PAGE EXCERPT START
ByteBulletin

[launches] · · 1 min read

SpeechCompass: Google DeepMind's open-source system adds speaker direction to live captions

A new mobile system uses classical DSP on a multi-microphone phone case to diarize and display who is speaking where in group conversations.

By ByteBulletin Editors · Editorial Team


Google DeepMind has open-sourced SpeechCompass, a system that brings speaker direction and diarization to mobile captioning, addressing one of the most significant unmet needs for users who rely on speech-to-text in group settings. The project, published at CHI 2025, combines custom hardware — a phone case with multiple microphones — with lightweight on-device signal processing that runs on a low-power microcontroller.

Rather than using machine learning approaches that require video or speaker embeddings, SpeechCompass relies on classical DSP algorithms (GCC-PHAT and kernel density estimation). This keeps latency low, preserves privacy by not retaining voice data, and makes the system viable on resource-constrained devices. The DSP components can be built and tested with Bazel independently of the hardware, lowering the barrier for experimentation.

The Android app provides multiple visualization options: colored text, directional arrows, and other cues that overlay on captions to indicate which direction speech is coming from. A large-scale survey of 263 frequent captioning users identified speaker distinction as the top unmet need, and a lab study with eight users confirmed that directional guidance was unanimously valued for group conversations.

SpeechCompass builds on the earlier LiveLocalizer project (UIST 2023) and reuses the same hardware platform. The project is licensed under Apache 2.0 for code and CC-BY for other materials, with all code available on GitHub. The release includes a demo video split into ten chapters covering hardware, UI, live demos, and user studies.

Why this matters for devtools

For developers working on accessibility or real-time audio systems, SpeechCompass demonstrates a practical, efficient approach to spatial audio processing without the overhead of deep learning models. The modular, Bazel-based build system and the ability to test DSP algorithms without hardware make it a useful reference implementation for embedded microphone-array localization.
PAGE EXCERPT END
SOURCE INFORMATION START
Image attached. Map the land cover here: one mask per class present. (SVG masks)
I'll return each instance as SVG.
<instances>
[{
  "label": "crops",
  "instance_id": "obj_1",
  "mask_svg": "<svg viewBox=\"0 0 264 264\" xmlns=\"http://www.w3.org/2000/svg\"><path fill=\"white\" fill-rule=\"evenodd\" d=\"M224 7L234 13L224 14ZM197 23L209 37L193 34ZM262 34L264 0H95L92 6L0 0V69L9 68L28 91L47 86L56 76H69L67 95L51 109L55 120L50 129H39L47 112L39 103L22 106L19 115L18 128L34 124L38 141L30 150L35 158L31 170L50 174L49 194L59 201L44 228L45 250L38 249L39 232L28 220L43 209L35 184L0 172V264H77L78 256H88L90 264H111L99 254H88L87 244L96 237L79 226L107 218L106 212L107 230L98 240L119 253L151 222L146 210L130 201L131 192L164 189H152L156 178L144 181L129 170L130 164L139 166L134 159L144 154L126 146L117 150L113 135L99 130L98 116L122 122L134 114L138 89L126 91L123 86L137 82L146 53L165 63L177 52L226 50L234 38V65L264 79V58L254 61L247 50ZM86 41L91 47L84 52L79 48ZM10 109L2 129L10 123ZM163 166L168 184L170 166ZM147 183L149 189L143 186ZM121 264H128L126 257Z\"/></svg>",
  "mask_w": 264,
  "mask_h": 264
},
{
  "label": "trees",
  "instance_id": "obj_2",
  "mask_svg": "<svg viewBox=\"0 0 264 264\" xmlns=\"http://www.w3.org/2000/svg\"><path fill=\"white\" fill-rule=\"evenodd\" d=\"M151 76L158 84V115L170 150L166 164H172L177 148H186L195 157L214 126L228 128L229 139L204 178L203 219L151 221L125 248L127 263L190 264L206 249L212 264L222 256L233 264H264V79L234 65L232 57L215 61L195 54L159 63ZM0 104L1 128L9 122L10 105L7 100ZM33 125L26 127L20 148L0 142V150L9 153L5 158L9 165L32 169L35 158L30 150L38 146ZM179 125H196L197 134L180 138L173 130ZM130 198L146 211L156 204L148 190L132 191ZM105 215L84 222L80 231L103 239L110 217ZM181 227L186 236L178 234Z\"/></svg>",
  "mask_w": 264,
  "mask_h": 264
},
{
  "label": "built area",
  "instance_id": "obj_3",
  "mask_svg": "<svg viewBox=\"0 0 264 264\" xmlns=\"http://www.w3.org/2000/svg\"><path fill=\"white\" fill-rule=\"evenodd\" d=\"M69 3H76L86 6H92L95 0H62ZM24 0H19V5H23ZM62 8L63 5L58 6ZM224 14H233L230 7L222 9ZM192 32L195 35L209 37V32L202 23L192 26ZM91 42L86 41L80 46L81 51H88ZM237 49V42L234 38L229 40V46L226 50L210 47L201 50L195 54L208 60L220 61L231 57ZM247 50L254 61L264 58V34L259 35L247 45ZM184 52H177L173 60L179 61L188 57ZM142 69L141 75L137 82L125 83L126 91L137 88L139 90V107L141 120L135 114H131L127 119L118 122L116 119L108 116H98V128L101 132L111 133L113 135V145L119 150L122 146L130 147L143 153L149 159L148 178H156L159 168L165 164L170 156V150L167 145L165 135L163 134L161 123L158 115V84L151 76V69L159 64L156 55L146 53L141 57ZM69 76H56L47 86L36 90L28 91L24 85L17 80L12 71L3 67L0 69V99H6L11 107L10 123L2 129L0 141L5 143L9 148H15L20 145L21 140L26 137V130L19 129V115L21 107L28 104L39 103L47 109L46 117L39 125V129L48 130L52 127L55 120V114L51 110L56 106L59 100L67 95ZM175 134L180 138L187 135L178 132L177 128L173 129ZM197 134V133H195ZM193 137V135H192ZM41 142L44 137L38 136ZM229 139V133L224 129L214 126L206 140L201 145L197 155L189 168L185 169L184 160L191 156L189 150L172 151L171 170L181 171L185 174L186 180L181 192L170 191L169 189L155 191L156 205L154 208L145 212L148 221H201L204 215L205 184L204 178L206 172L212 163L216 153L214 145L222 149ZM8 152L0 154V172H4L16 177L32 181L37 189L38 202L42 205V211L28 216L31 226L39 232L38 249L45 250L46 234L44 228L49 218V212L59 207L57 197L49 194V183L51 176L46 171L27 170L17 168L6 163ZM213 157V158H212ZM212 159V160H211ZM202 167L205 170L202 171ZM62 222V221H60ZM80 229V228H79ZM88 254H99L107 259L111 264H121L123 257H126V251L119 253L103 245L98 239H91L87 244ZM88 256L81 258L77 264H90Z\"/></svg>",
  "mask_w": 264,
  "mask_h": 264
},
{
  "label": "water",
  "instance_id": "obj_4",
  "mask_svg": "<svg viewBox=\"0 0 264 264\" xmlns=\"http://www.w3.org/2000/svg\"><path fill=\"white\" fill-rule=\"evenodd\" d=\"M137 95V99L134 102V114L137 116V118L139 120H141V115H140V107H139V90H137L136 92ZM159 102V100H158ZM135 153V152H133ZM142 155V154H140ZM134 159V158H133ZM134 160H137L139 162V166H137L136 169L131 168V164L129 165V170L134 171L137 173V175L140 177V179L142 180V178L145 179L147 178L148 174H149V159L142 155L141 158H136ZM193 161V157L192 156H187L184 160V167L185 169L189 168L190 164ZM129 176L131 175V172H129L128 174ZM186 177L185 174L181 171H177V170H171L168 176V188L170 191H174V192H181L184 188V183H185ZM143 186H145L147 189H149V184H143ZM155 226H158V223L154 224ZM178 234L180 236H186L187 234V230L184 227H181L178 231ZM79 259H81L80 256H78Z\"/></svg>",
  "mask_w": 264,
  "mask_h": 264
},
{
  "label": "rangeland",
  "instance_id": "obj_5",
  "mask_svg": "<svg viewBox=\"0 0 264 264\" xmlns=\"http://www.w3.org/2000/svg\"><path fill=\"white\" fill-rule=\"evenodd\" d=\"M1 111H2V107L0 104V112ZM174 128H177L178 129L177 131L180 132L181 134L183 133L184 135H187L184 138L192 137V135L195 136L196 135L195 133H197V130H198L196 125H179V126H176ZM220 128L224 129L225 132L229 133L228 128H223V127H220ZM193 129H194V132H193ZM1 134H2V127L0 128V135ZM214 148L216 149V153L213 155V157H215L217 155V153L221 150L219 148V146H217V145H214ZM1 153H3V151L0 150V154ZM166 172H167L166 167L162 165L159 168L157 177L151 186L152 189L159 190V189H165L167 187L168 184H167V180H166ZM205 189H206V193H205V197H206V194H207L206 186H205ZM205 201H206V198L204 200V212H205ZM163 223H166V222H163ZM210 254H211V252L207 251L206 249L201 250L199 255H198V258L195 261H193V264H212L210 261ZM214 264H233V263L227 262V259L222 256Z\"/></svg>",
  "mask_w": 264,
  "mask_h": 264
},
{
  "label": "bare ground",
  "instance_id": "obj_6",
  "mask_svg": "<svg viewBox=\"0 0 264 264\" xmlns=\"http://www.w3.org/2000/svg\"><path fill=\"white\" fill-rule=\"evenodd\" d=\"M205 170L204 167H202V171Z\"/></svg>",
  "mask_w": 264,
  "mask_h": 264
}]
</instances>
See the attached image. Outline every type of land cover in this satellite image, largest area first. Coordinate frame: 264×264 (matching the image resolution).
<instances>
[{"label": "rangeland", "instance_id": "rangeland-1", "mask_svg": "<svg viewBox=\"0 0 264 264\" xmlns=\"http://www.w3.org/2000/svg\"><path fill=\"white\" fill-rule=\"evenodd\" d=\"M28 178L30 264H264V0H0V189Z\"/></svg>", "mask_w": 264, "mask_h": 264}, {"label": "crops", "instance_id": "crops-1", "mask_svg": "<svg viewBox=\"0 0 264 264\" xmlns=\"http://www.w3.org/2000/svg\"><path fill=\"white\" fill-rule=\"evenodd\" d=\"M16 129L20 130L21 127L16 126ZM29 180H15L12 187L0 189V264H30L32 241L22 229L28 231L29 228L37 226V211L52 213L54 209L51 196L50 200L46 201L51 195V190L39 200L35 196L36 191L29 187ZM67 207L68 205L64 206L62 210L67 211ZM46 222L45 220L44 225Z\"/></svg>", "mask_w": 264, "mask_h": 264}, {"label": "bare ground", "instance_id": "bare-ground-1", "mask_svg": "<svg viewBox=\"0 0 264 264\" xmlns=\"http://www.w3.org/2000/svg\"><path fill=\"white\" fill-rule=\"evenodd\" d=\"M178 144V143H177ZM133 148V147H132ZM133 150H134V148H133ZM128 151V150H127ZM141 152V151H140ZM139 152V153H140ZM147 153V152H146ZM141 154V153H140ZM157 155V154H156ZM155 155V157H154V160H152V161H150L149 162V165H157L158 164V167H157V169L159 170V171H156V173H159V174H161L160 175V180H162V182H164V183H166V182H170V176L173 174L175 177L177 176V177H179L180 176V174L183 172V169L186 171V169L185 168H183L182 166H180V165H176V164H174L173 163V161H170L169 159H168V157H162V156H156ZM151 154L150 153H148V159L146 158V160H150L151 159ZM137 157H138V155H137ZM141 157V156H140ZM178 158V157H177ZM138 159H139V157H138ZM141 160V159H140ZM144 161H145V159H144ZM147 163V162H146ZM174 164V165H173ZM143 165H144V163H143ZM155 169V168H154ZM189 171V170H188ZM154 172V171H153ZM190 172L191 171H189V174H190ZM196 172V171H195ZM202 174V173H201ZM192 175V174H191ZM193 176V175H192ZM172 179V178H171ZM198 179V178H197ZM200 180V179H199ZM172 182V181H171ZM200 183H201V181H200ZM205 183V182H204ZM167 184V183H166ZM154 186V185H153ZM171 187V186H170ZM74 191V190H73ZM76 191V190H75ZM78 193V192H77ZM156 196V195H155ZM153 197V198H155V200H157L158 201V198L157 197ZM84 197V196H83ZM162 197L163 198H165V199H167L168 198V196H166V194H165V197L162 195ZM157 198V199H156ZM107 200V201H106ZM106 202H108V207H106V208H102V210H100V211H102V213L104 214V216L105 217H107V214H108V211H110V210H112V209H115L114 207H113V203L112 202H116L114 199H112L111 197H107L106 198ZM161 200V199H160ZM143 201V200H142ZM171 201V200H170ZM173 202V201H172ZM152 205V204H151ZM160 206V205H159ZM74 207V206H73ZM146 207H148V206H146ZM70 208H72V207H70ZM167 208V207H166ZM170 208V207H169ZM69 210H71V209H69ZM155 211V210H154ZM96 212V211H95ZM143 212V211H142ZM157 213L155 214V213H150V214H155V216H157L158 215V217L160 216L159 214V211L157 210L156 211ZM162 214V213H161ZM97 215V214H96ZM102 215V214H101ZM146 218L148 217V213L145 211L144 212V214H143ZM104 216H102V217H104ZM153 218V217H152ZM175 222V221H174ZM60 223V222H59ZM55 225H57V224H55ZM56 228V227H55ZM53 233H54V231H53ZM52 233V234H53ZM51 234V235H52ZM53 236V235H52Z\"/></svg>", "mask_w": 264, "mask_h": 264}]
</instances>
SOURCE INFORMATION END
__PROBLEM 1__
Answer these about the SpeechCompass article, one line each:
(a) How many frequent captioning users took part in the survey?
(b) Which earlier project does SpeechCompass build on?
(c) At which conference was the project published?
__PROBLEM 2__
Please reproduce everything in the SpeechCompass article from "Rather than using" down to "for group conversations.", word for word.

__TASK RESULT 1__
(a) 263
(b) LiveLocalizer (UIST 2023)
(c) CHI 2025

__TASK RESULT 2__
Rather than using machine learning approaches that require video or speaker embeddings, SpeechCompass relies on classical DSP algorithms (GCC-PHAT and kernel density estimation). This keeps latency low, preserves privacy by not retaining voice data, and makes the system viable on resource-constrained devices. The DSP components can be built and tested with Bazel independently of the hardware, lowering the barrier for experimentation.

The Android app provides multiple visualization options: colored text, directional arrows, and other cues that overlay on captions to indicate which direction speech is coming from. A large-scale survey of 263 frequent captioning users identified speaker distinction as the top unmet need, and a lab study with eight users confirmed that directional guidance was unanimously valued for group conversations.